In the last Congress, Republicans gave unilateral subpoena authority to five other committee chairs, but they never used it. The difference now is that the chairmen who are likely to receive this authority oversee the bulk of Obama's priorities. Judiciary, for example, has jurisdiction over immigration matters. Energy and Commerce has oversight of health care reform.

Each committee is changing its rules in slightly different ways. The Judiciary Committee, which is voting Wednesday, will change its rules to require the chairman to consult with the ranking Democrat before issuing a subpoena, but not to get consent. The Homeland Security Committee, which is also voting Wednesday, plans to give the chairman the authority to issue subpoenas without consulting the ranking Democrat.

Doug Andres, a spokesman for the House Rules Committee, emphasized that this subpoena power was always available to committees under the House rules.

"Many committees are now exercising this power because of the unprecedented stonewalling from the Obama Administration," he said in an email.
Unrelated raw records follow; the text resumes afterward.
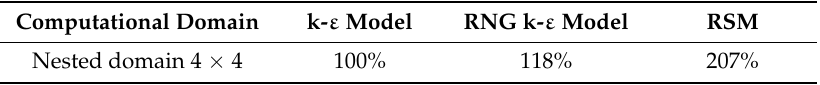
Table 7. Computational time per iteration for different turbulence models and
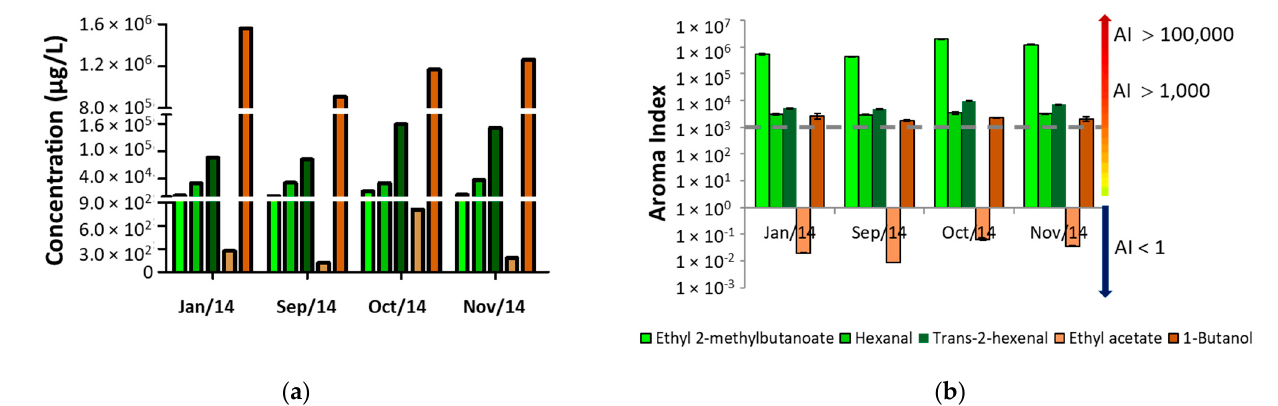
Figure 3. Key compounds for quality assessment monitored in different sampling points of apple aroma resulting from juice concentrate production. The quantification was assessed by external calibration curves of each compound using HS–SPME/GC–FID methodology. ( a ) Concentration in µ g/L of each compound in the different apple aroma samples; ( b ) Aroma Index calculated for each compound using the odor threshold reported in literature, assessed for the different apple aroma samples. The error bars of two replicates are represented in the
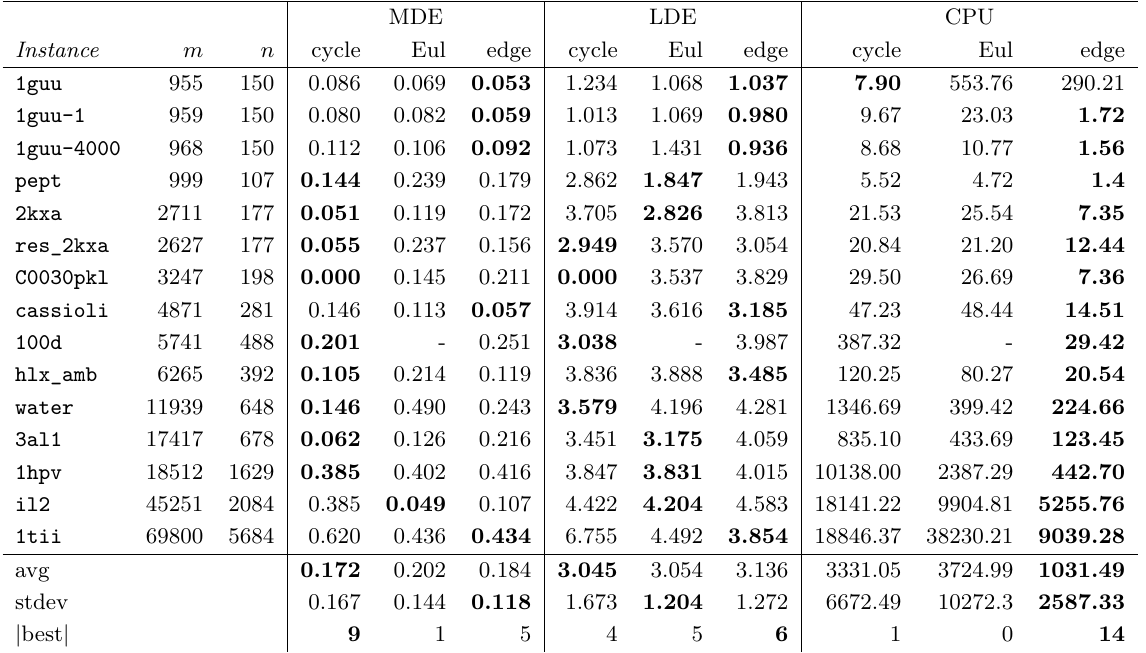
Table 1 Cycle formulation vs. Eulerian relaxation vs. edge formulation performances on protein graphs (realizations in K = 3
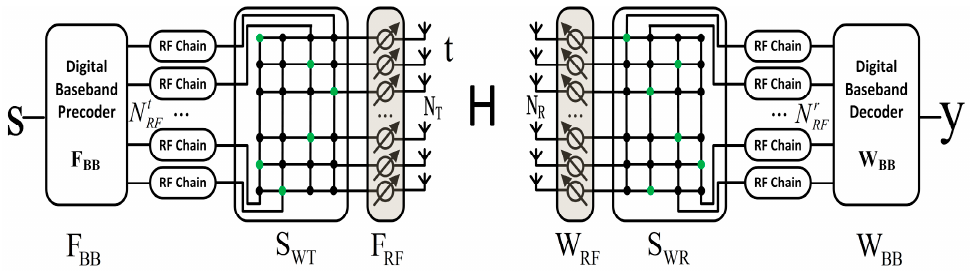
Figure 3. Hybrid precoding unit structure base on a switching network (the green connection node of the switching network represents the on-state, and black represents the off-state.).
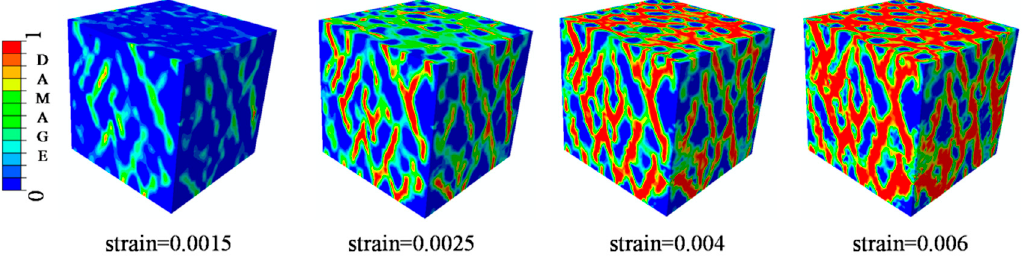
Figure 23. Damage evolution patterns when µ = 0.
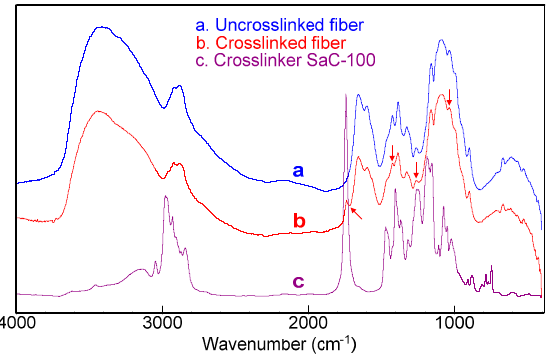
Figure 3. Fourier transform infrared (FT-IR) spectra of the uncrosslinked chitosan fiber ( a ), the crosslinked chitosan fiber ( b ) and Crosslinker SaC-100 ( c ).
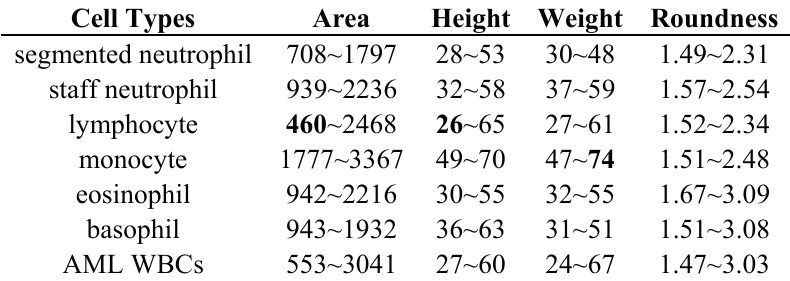
h , h ) = (13,1); ( d ) Segmented with ( s r Table 1. Characteristic parameters for seven types of WBCs.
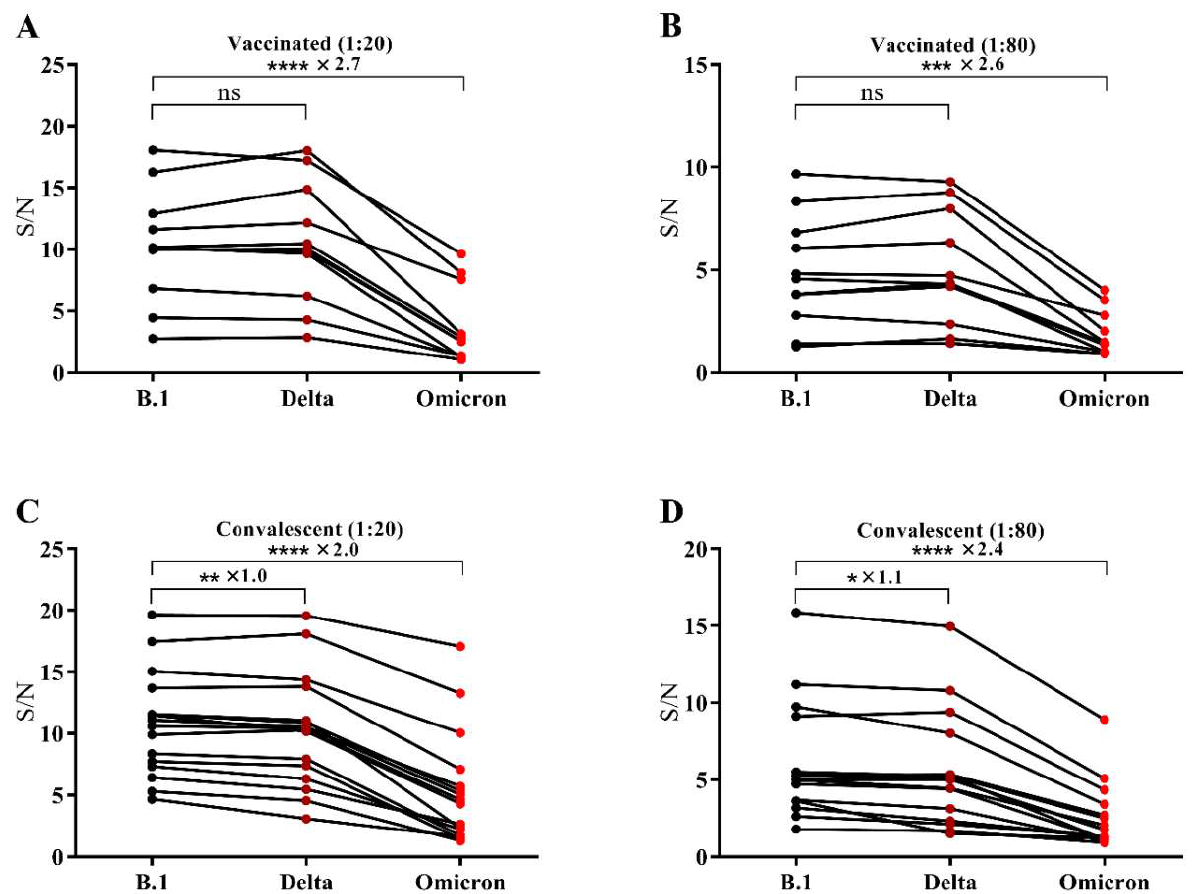
Figure 2. S/N values calculated from the data measured by a microplate reader at OD 450 nm of the vaccinated sera with the dilution of 1:20 ( A ) and with the dilution of 1:80 ( B ) and the convalescent sera with the dilution of 1:20 ( C ) and with the dilution of 1:80 ( D ). Data were paired-analysed by a one-way ANOVA with Dunn’s post-test; * p < 0.05, ** p < 0.01, *** p < 0.001, **** p < 0.0001, “ns” means “no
When chairmen of the Oversight Committee have used unilateral subpoena power in the past, they mostly ended up embarrassed.

Issa issued dozens of subpoenas as part of his probes into the 2012 Benghazi attack and the 2013 Internal Revenue Service scandal. But his investigations became increasingly political, while short on substance. His IRS probe found that conservative groups were only targeted for scrutiny as a result of mismanagement, not due to criminal activity. After Issa tried for months to prove that then-Secretary of State Hillary Clinton was responsible for management failures that led to the Benghazi attack, House Speaker John Boehner (R-Ohio) yanked the probe from him and gave it to another committee.

In another investigation into the White House's political strategy and outreach activities, which found no wrongdoing, Issa conceded that his hearings may simply be "good theater."

Issa's predecessor, Rep. Dan Burton (R-Ind.), issued more than 1,000 subpoenas between 1997 and 2002 for his investigations into the Clinton administration. But his vow to expose the administration for trading national security secrets for campaign contributions -- something he said would be "one of the biggest scandals in the history of the United States" if true -- went nowhere. And he had to apologize to Republicans after his top aide resigned for his role in editing tapes of jailhouse conversations used as the basis for an inquiry into former President Bill Clinton's 1996 campaign finance practices.

The five chairmen who received unilateral subpoena authority in the last Congress but never used it were on the Ways and Means, Foreign Affairs, Intelligence, Transportation and Infrastructure, and Education and the Workforce Committees. They, too, may renew that authority in this Congress. If they all do, it would bring the total number of committee chairs with unilateral subpoena authority to 12.

Boehner did not immediately return a request for comment on why it is important for chairmen to have unilateral subpoena authority.

“The Republican playbook is clear: obstruct, distract, subpoena, repeat," said a spokesman for House Minority Leader Nancy Pelosi (D-Calif.). "This change will inevitably to widespread abuses of power as Republicans infect the other committees with the poisonous process that Issa has so abused during his chairmanship.”